Comment retrouver l’élan perdu et répondre à ceux qui doutent ? Réponse : en allant vers l’union politique. « Tout le monde le dit, même les gouvernements qui font le contraire », note Gian-Giacomo Migone. C’est le nouvel horizon des dirigeants européens. L’idée progresse en Allemagne, affirme Joachim Fritz-Vannahme. En France, François Hollande en a fait officiellement son objectif. Peut-être eût-il mieux valu commencer par là plutôt que par l’économie, objecte un contradicteur. « Jean Monnet a commencé là il le pouvait, réplique Jean-Louis Bourlanges. C’était la seule façon d’avancer ».
La méthode a fait ses preuves. Elle montre aujourd’hui ses limites. Anne Houtman souligne qu’il faut en Europe plus de coordination économique entre les Etats membres, plus d’harmonisation fiscale et sociale, plus de légitimité démocratique. Elle souligne les efforts de la représentation de la Commission en France pour convaincre l’opinion publique, en mobilisant les associations, en organisant des « dialogues citoyens », en cherchant à toucher, au-delà des habitués, les non-initiés. Joachim Fritz-Vannahme appelle à la définition d’un intérêt commun européen. Il juge normale l’existence de divergences économiques à l’intérieur d’un ensemble fédéral, à condition qu’il y ait une « convergence politique ».
Le salut viendra-t-il d’une plus grande politisation des enjeux européens, c’est-à-dire d’une réactivation du clivage droite-gauche ? Sur ce point, les avis des experts divergent. Pour Gian-Giacomo Migone, face à la « faillite de la pensée unique », une telle politisation permettrait d’imposer un vrai débat en faisant ressortir les différences entre les programmes. C’est aussi la position d’Anne Houtman. « On a besoin de montrer aux citoyens qu’il y a des choix », dit-elle.

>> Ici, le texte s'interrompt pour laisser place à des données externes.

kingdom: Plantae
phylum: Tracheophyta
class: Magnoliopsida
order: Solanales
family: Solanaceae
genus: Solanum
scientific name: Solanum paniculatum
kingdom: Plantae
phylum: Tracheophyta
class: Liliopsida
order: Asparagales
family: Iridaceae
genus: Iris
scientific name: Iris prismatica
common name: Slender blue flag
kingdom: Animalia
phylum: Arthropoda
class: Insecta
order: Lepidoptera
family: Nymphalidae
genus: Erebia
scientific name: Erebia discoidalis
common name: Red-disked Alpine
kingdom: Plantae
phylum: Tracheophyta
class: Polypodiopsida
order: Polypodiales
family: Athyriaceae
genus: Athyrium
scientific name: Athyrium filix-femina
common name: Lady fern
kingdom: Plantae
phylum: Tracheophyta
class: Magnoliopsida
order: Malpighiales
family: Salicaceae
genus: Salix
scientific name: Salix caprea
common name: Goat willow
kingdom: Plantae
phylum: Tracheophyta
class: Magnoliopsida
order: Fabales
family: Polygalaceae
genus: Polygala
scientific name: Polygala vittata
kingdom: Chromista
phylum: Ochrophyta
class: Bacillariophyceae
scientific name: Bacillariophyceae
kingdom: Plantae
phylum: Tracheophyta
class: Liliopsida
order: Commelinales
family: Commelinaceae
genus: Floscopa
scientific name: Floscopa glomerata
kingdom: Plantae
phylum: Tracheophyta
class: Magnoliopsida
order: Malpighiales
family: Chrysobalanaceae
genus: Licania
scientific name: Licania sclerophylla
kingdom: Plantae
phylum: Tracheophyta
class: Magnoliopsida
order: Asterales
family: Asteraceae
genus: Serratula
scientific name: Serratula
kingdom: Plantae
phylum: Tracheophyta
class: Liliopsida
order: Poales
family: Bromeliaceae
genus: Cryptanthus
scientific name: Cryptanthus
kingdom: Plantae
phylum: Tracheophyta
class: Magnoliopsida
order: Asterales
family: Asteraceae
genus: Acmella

En revanche, Jean-Louis Bourlanges n’approuve pas ce qu’il appelle la « démocratie de confrontation », à laquelle il oppose la « démocratie de négociation ». Selon lui, il n’y a pas « une Europe de droite contre une Europe de gauche ». « La confrontation n’exclut pas la négociation », réplique Gian-Giacomo Migone.
Le moment semble venu de relancer le projet européen. Jean-Louis Bourlanges constate « un retour du besoin d’Europe » après la dissipation de la « triple illusion » qui a marqué les années 90 : l’illusion de la mondialisation heureuse, celle de la fin de l’histoire et celle de l’hyperpuissance américaine. Du coup l’espace européen redevient pertinent. Mais les « organes » ne suivent pas. La question est de savoir s’ils vont renaître, au service d’une gouvernance commune.